Ilustrasi (Thinkstock)
Menurut Indeks Perbudakan Global yang dirilis Selasa (31/5) oleh kelompok HAM asal Australia, Walk Free Foundation, jumlah orang lahir ke kondisi perbudakan, diperdagangkan sebagai pekerja seks, atau terjebak dalam utang dan kerja paksa naik menjadi 45,8 juta orang dari 35,8 juta pada 2014.
Pendiri Walk Free, Andrew Forrest, mengatakan bahwa kenaikan hampir 30 persen ini disebabkan pengumpulan data yang lebih baik, meski ada juga kemungkinan bahwa situasi memang lebih buruk terkait isu migrasi secara global.
Insiden terkait perbudakan ditemukan di 167 negara, dan India menempati jumlah terbesar dengan perkiraan 18,4 juta budak di antara 1,3 miliar populasinya.

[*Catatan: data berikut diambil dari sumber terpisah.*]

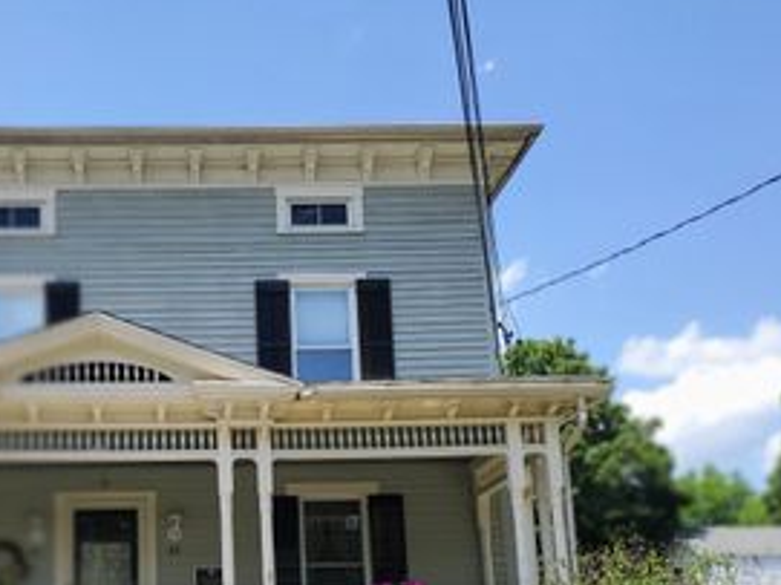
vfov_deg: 29.2
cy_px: 506
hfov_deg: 38.6
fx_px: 1082
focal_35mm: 48
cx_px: 190
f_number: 1.5
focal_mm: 4.3
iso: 50
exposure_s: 1/1894
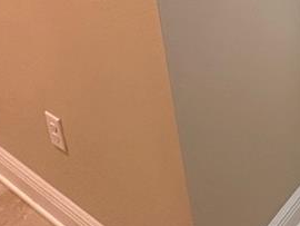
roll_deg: -0.3
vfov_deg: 21.5
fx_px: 460
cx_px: 428
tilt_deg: -13.3
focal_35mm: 53
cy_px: -143
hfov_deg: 27.4
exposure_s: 1/60
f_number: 2.2
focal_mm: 2.22
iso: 250
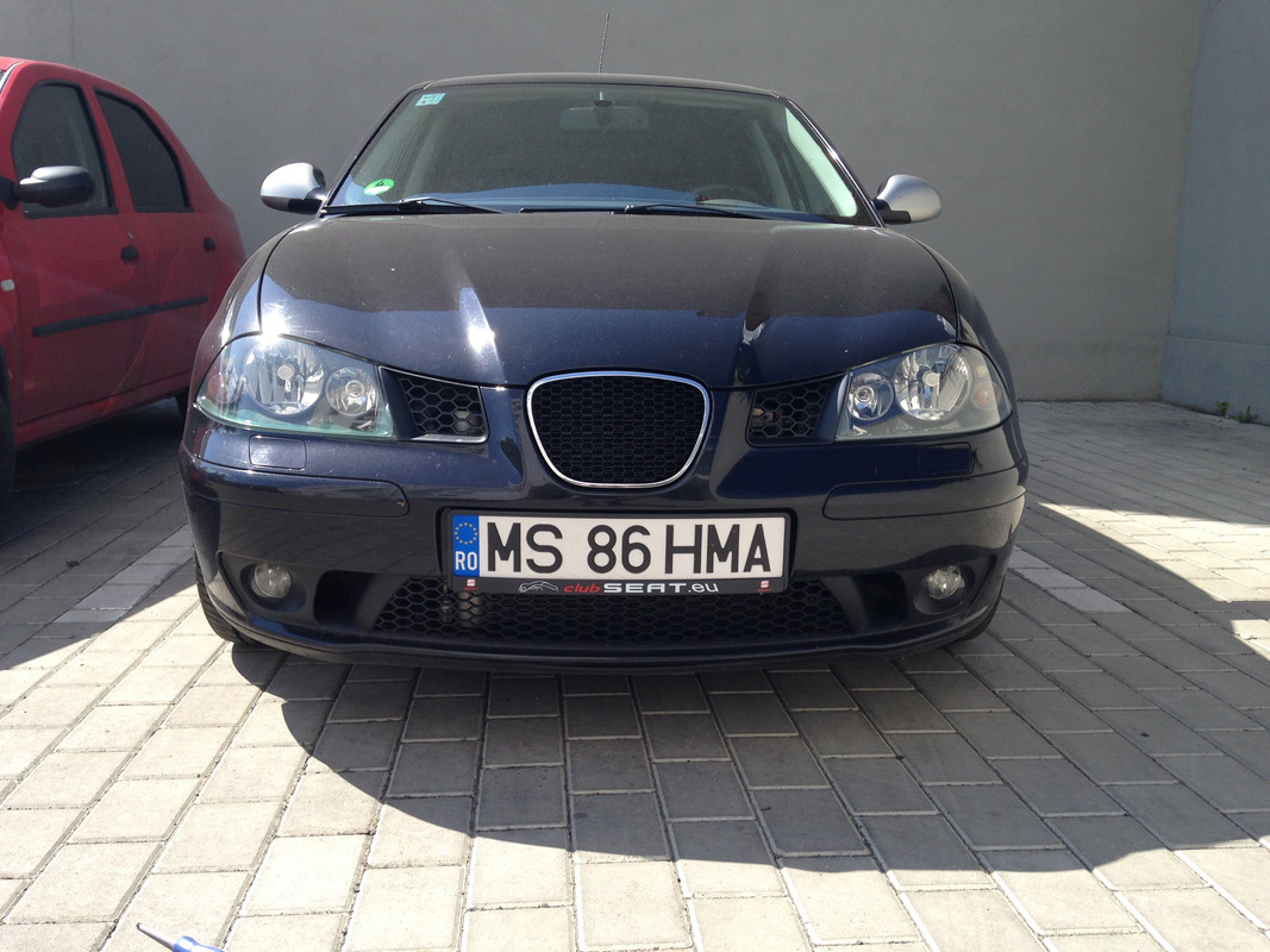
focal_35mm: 33
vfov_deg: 42.9
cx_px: 635
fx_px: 1211
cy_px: 476
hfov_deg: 55.4
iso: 50
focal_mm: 4.12
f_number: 2.4
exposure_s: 1/713
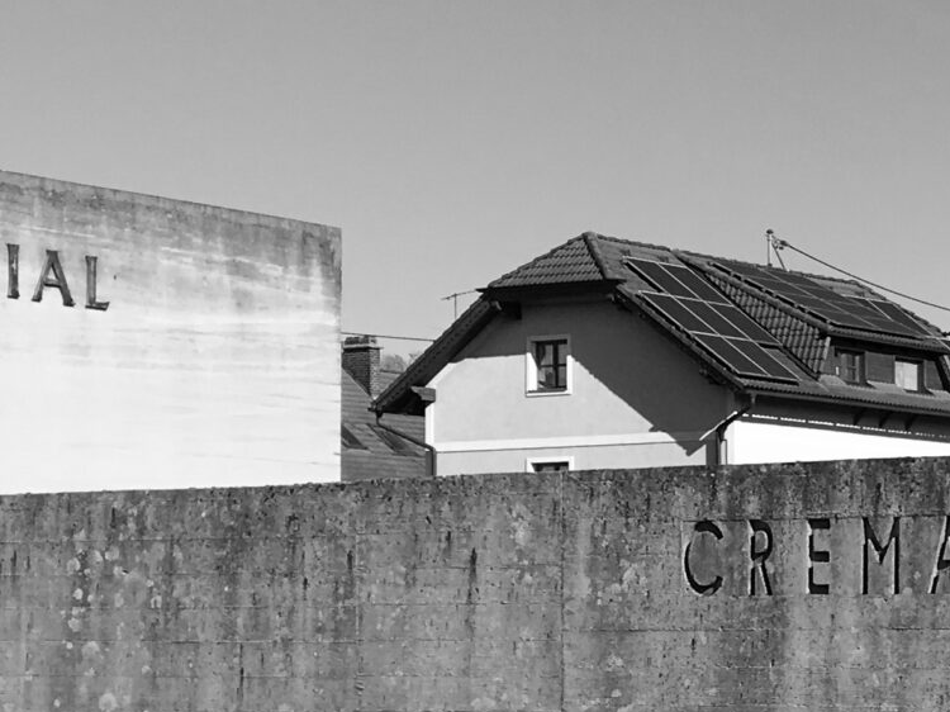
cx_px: 1439
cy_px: 658
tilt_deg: +1.7
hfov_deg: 17.7
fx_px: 2716
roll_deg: +0.0
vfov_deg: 14.8
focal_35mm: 99
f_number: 2.2
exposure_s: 1/1832
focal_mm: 4.15
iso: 25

“Harus jelas bahwa kita tidak akan menoleransi perbuadakan dan jika ada perbudakan di suatu rezim kita tidak akan bertransaksi dengan mereka,” kata Forrest, dikutip Reuters.
“Jika Korea Utara membantah—dan saya yakin mereka akan membantah—saya dengan senang hati pergi ke sana dan menyurvei negara itu dan sangat senang untuk mengubah jumlah itu jika kami terbukti salah,” ujarnya.
Sementara itu Indonesia menempati posisi ke-10 dilihat dari jumlah perbudakan, di bawah India, China, Pakistan, Bangladesh, Korut, dan Rusia. Menurut indeks Walk Free, ada 736.100 budak di Indonesia.
Berdasar persentase dibanding populasi, di bawah Korut ada Uzbekistan, Kamboja, India, dan Qatar.
Indeks 2016 ini dibuat berdasar wawancara dengan sekitar 42 ribu orang oleh lembaga Gallup di 25 negara dengan 53 bahasa.
Data untuk Korea Utara, misalnya, yang menyatakan 1,1 juta orang berada dalam perbudakan, disimpulkan berdasar ekstrapolasi, testimoni dari pengungsi Korut dan informasi yang dikumpulkan di tiga negara yang dikunjungi Walk Free.
Pemerintah yang paling sedikit melakukan upaya penanganan perbudakan adalah Korut, Iran, Eritrea, dan Hong Kong.
Sebaliknya, yang paling gencar menanggulangi persoalan perbudakan adalah Belanda, Amerika Serikat, Inggtis, Swedia dan Australia.
Asia—yang menyediakan pekerja dengan tingkat keterampilan rendah dalam produksi pakaian, makanan dan teknologi, menjadi rumah bagi dua per tiga jumlag perbudakan secara global.
Meski Eropa memiliki jumlah perbudakan regional paling sedikit, Eropa menurut Walk Free adalah negara-negara sumber dan tujuan untuk kerja paksa dan eksploitasi seksual. Padahal dampak dari arus pengungsi yang membanjiri Eropa belum dihitung.